Pins 4 and 8 (Reset and Vcc) are connected to 5V Supply. Pin 1 (GND) is connected to ground. Pins 2 and 6 (Trigger and Threshold) are shorted.
A 10KΩ Potentiometer is connected between the power supply and Pin 7 (Discharge). The wiper terminal of the potentiometer is connected to Pin 7.
Similarly, another 10KΩ Potentiometer is connected between pins 7 and 6. This time, the wiper of the potentiometer is connected to Pin 6.
A 100nF capacitor is connected between pin 6 and ground. By selecting this resistor, the frequency of the output signal, which can be taken from Pin 3 (Output), will be in the range of 480 Hz to 48 KHz.
Optionally, a 1 µF capacitor can be connected, using which the frequency of the generated signal will be in the range of 50 Hz to 4.8 KHz.
Note: The power supply to the signal generator circuit should be only 5V. This is because, the voltage of the generated pulse will be same as that of the input voltage and the Arduino UNO board (or ATmega 328p microcontroller to be precise) can tolerate a maximum of 5.5V at its input pins.
Working Principle of the Project
The aim of the project is to design a simple digital frequency counter circuit using Arduino UNO and 555 Timer IC. The working of the project is very simple and is explained here.
As mentioned earlier, the 555 Timer IC is configured to operate in Astable mode. Hence, the output of the 555 Timer IC (or rather the signal generator circuit) is a pulse with variable frequency (varied using potentiometer). This pulse is given as input signal to the Arduino UNO at one of its digital I/O pins.

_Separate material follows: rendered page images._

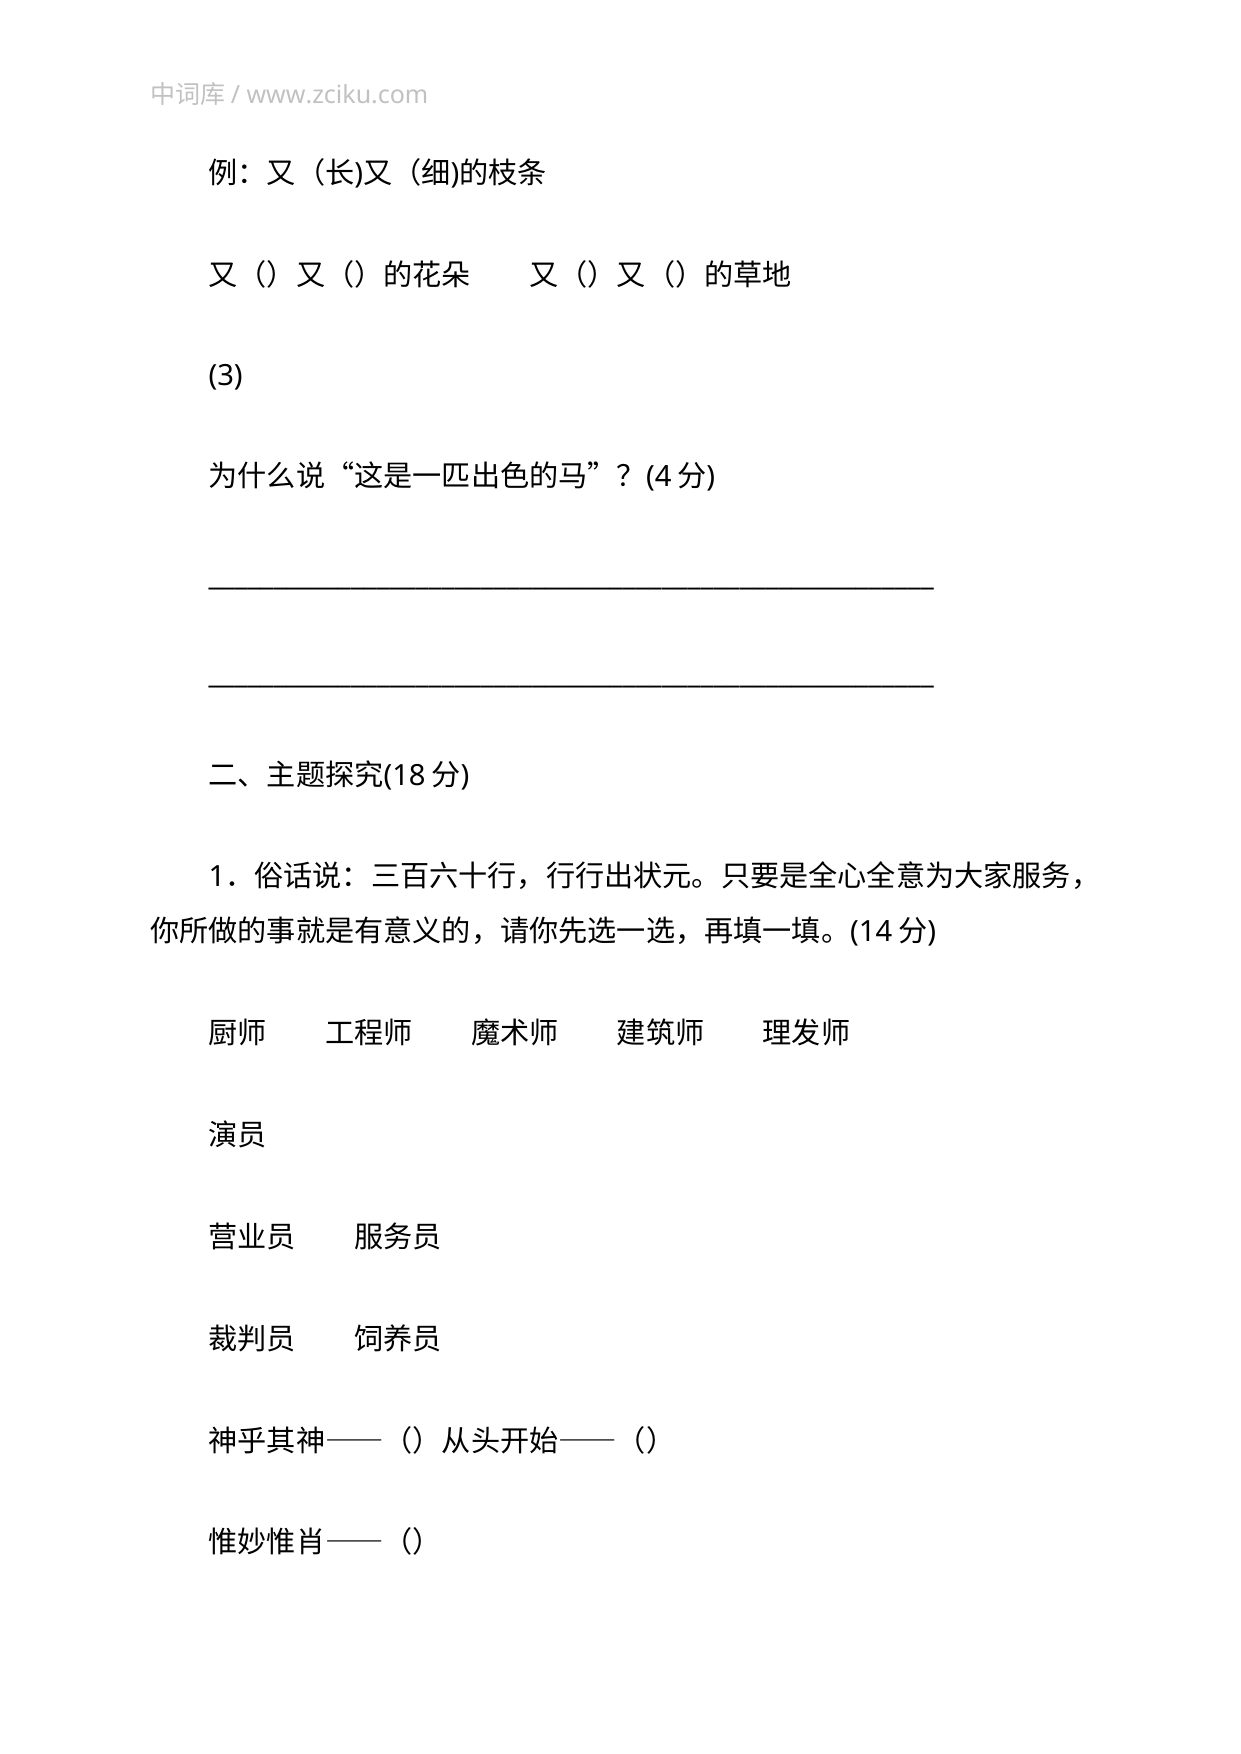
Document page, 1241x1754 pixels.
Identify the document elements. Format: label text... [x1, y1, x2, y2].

text 裁判员 饲养员 [150, 1315, 1090, 1358]
text 惟妙惟肖——（） [150, 1519, 1090, 1561]
text 神乎其神——（）从头开始——（） [150, 1417, 1090, 1459]
text 例：又（长)又（细)的枝条 [150, 150, 1090, 192]
text 营业员 服务员 [150, 1213, 1090, 1256]
text ________________________________________________________ [150, 653, 1090, 692]
text 又（）又（）的花朵 又（）又（）的草地 [150, 252, 1090, 294]
text 1．俗话说：三百六十行，行行出状元。只要是全心全意为大家服务，你所做的事就是有意义的，请你先选一选，再填一填。(14分) [150, 853, 1090, 950]
text (3) [150, 354, 1090, 393]
text 厨师 工程师 魔术师 建筑师 理发师 [150, 1010, 1090, 1052]
text 为什么说“这是一匹出色的马”？(4分) [150, 452, 1090, 494]
text ________________________________________________________ [150, 554, 1090, 594]
text 二、主题探究(18分) [150, 751, 1090, 793]
text 演员 [150, 1112, 1090, 1154]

In the Arduino, we make use of a function called “pulseIn ();” The function pulseIn can be used to read either LOW or HIGH pulse on a digital I/O pin and returns the length of the pulse in microseconds.
For example, if the pulseIn function is used to read a HIGH pulse on a pin, it waits for the pin to go HIGH. Once the pin goes HIGH, it starts the timer and runs until the pin goes LOW. The duration (in microseconds) of this HIGH pulse is then returned.
In our project, we are calculating the duration of the HIGH pulse and LOW pulse and by adding them together, we get the period of the input signal. Inverse of this value gives the frequency of the signal which is displayed on the LCD.
- As mentioned earlier, the range of frequency of the signal generated by the 555 Tier can be changed by changing the value of the capacitor.
- Arduino can only detect incoming pulses i.e. the incoming signal can be either square or rectangular. Not all test signals can be in the form of pulses. Hence, we can use a Schmitt Trigger to convert the any incoming to a pulse.
- Also note that the output of the Schmitt Trigger IC (74LS14) is an inverted signal of the input signal.
- A simple frequency counter, using simple components is designed that can be used to measure the frequency of a pulse without the need of an oscilloscope.
- Multiple ranges of frequencies can be measured by selecting suitable components.
- Frequencies of all types of test signals can be calculated by adding a Schmitt Trigger between the generated signal and Arduino.